FIG. 4 is a schematic diagram of an energy band around a quantum well of a semiconductor laser crystal according to another embodiment of the present invention.

[Explanation of symbols]

 Reference Signs List 1,11 n-type InP substrate 2,22 n-type InP cladding layer 3,23 barrier layer 4,24 quantum well layer 5 main quantum well layer 6 sub-quantum well layer 7,25 p-type InP cladding layer 8,26 p-type InGaAs Contact layer

Claims (3)

(57) [Claims] 1. An active layer having a barrier layer and a quantum well layer sequentially stacked, and an active layer having a forbidden band width larger than a forbidden band width of the active layer and disposed so as to sandwich the active layer. A semiconductor laser in which an n-type cladding layer and a p-type cladding layer are formed on a semiconductor substrate, wherein the quantum well layer has a distribution in which the amount of strain continuously changes in the stacking direction and the average has no strain. A semiconductor laser characterized by having.
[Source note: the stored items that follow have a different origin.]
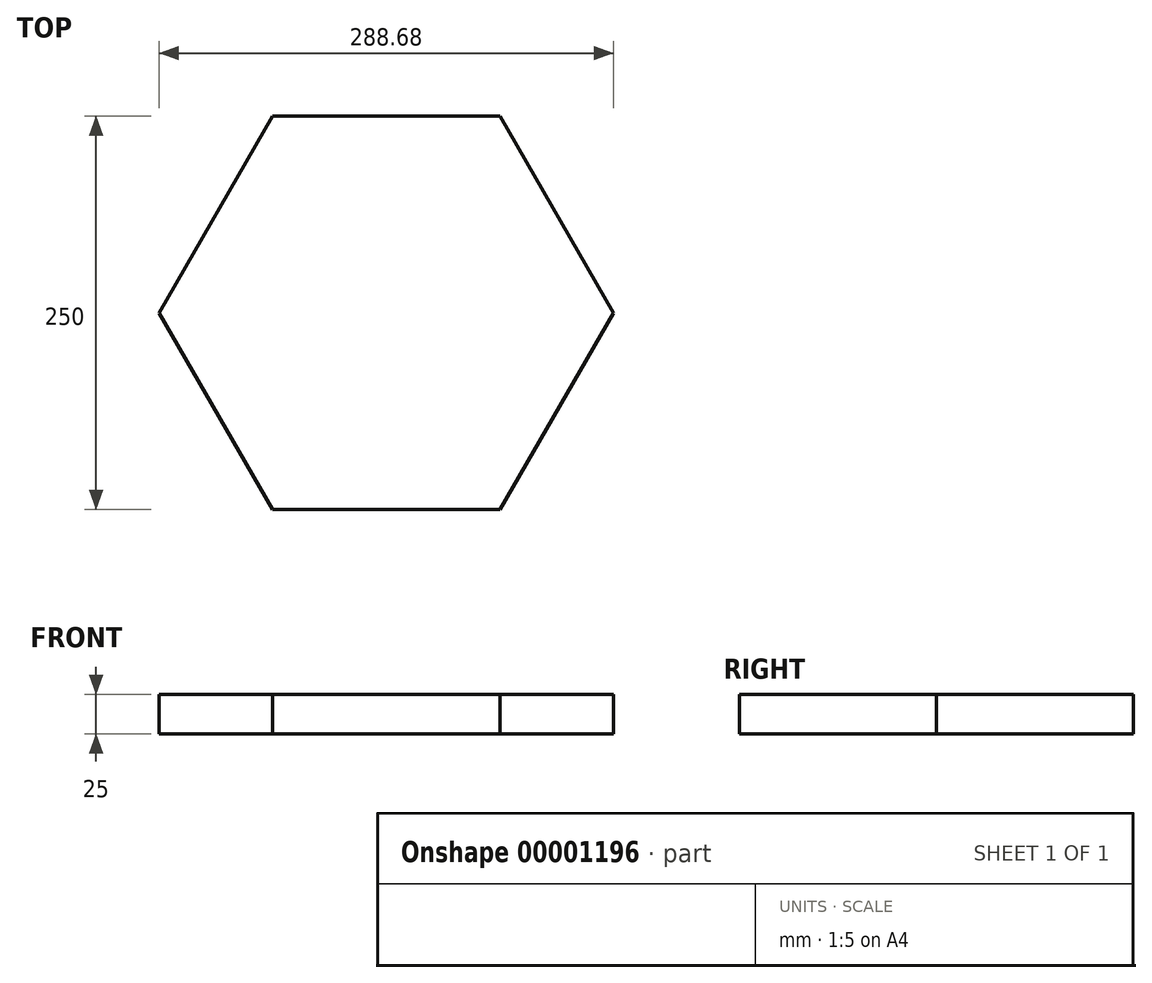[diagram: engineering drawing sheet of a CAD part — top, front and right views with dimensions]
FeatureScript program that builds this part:
annotation { "Feature Type Name" : "Feature", "Feature Type Description" : "" }
export const myFeature = defineFeature(function(context is Context, id is Id, definition is map)
    precondition{}
    {
        {
            var Q0;
            Q0=qCreatedBy(makeId("Top.planeOp"),FACE);
            var sketch = newSketch(context, id + "F0", { "sketchPlane" : qUnion([Q0])});
            skCircle(sketch, "E0.cCircle", {"center": v(78.33, 14.71) * mm, "radius": 125 * mm, "construction": true});
            skLineSegment(sketch, "E0.0", {"start": v(6.16, -110.29) * mm, "end": v(-66, 14.71) * mm});
            skLineSegment(sketch, "E0.1", {"start": v(-66, 14.71) * mm, "end": v(6.16, 139.71) * mm});
            skLineSegment(sketch, "E0.2", {"start": v(6.16, 139.71) * mm, "end": v(150.5, 139.71) * mm});
            skLineSegment(sketch, "E0.3", {"start": v(150.5, 139.71) * mm, "end": v(222.67, 14.71) * mm});
            skLineSegment(sketch, "E0.4", {"start": v(222.67, 14.71) * mm, "end": v(150.5, -110.29) * mm});
            skLineSegment(sketch, "E0.5", {"start": v(150.5, -110.29) * mm, "end": v(6.16, -110.29) * mm});
            skPoint(sketch, "E0.0.midPoint", {"position": v(-29.92, -47.79) * mm});
            skSolve(sketch);
        }
        {
            var Q0;
            Q0 = qSketchRegion(id + "F0", true);
            extrude(context, id + "F1", {"entities" : qUnion([Q0]), "depth" : 25 * mm});
        }
        {
            var Q0;
            Q0=makeQuery(id+"F1.opExtrude","SWEPT_BODY",BODY,{"disambiguationData":[OSD([sQuery(id+"F0.wireOp",EDGE,"E0.0"),sQuery(id+"F0.wireOp",EDGE,"E0.1"),sQuery(id+"F0.wireOp",EDGE,"E0.2"),sQuery(id+"F0.wireOp",EDGE,"E0.3"),sQuery(id+"F0.wireOp",EDGE,"E0.4"),sQuery(id+"F0.wireOp",EDGE,"E0.5")])]});
            var Q1;
            Q1=sQuery(id+"F0.wireOp",VERTEX,"E0.cCircle.center");
            var Q2;
            Q2=qCreatedBy(makeId("Origin.pointOp"),VERTEX);
            transform(context, id + "F2", {"entities" : qUnion([Q0]), "transformType" : TransformType.TRANSLATION_ENTITY, "oppositeDirectionEntity" : false, "transformLine" : qUnion([Q1, Q2]), "makeCopy" : false});
        }
    });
Wherein said distribution is a semiconductor laser according to claim 1, wherein the direction of the distortion in the direction of the periphery of the distortion of the central portion, characterized in that respectively different. 3. The barrier layer according to claim 1, wherein the barrier layer comprises a plurality of V-groups.
Claim 1 or claim 2 The semiconductor laser according characterized in that it is a multiple mixed crystal of I -V compound semiconductor.